# Fresh Mango Salsa



## jiggyw/it (Apr 24, 2010)

*Fresh Mango Salsa Recipe:
*
1 diced fresh Mango
1 chopped jalapeno pepper (diced fine):hungry
green onion - 2 T. chopped fine
fresh cilantro chopped (2 T.)
fresh mintchopped (2 T.)
honey to taste
salt and pepper to taste
Olive Oil (2 T.)
Juice of 1 large fresh lime
zest of fresh lime

Mix all ingredients together. You may add avacado if you wish.
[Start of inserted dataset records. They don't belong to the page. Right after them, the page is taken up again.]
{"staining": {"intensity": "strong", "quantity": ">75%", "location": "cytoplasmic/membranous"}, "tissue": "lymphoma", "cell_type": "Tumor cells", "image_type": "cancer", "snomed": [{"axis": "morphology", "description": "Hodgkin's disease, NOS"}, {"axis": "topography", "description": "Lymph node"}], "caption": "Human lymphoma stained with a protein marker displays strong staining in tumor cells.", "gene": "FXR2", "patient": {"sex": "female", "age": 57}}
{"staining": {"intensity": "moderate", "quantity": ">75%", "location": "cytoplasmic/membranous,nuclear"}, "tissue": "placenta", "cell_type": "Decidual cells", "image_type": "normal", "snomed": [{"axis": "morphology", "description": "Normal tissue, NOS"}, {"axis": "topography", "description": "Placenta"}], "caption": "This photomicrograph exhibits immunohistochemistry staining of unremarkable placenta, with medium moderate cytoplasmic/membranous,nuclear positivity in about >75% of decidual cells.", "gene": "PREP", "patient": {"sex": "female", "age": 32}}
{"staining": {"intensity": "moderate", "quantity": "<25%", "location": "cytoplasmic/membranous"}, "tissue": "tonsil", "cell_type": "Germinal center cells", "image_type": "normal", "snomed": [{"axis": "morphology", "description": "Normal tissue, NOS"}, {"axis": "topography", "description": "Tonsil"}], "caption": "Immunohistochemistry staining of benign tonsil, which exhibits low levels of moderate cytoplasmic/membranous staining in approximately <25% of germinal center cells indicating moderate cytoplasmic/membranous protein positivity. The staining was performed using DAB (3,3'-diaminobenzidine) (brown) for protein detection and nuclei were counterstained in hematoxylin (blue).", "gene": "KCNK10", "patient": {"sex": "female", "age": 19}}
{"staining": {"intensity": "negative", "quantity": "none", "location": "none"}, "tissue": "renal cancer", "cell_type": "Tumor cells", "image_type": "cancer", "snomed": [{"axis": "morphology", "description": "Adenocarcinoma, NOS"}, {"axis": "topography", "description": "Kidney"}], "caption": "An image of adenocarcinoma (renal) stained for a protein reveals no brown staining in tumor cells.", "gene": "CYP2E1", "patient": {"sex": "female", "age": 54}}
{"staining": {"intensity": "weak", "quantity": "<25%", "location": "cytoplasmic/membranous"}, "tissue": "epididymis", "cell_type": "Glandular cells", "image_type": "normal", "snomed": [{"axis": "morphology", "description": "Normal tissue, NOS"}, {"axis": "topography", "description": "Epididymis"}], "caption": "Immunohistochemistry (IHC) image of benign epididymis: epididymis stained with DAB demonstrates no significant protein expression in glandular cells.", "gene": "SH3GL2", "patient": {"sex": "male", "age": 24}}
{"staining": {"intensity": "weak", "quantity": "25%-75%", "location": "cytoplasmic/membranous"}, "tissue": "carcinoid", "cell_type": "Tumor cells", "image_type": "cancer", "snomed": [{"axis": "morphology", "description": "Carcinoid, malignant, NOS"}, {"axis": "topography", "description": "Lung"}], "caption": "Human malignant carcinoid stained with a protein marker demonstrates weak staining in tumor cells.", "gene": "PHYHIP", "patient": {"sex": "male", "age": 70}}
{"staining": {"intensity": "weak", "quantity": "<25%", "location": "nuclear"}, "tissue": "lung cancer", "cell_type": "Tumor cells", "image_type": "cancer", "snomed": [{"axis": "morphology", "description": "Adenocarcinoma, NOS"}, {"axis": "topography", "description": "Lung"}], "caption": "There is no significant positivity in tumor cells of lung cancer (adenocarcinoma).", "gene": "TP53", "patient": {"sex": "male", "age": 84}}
Great over grilled AJ.


----------



## hogdogs (Apr 19, 2010)

I think mrs.hogdogs will love this!!! On my to do list!!!
Brent


----------



## jamie4800 (Jul 30, 2010)

this is also good with black beans in it


----------



## spearfishinglog (Apr 7, 2011)

il try it sometime


----------



## Strictly Bizness (Oct 2, 2007)

My wife makes fresh mango salsa when we make fish tacos. She also makes a drizzle to go on top of the fish and salsa in the shell or tortilla. Take ranch dressing and mix in some taco seasoning. Drizzle it on top of the fried fish and mango salsa. Whoooo!! Don't hold it over your head 'cause your tongue will beat your brains out trying to get to it.


----------



## pompanopete (Aug 5, 2009)

wow some great new ideas for this old fella... thanks and am hungry now lol


----------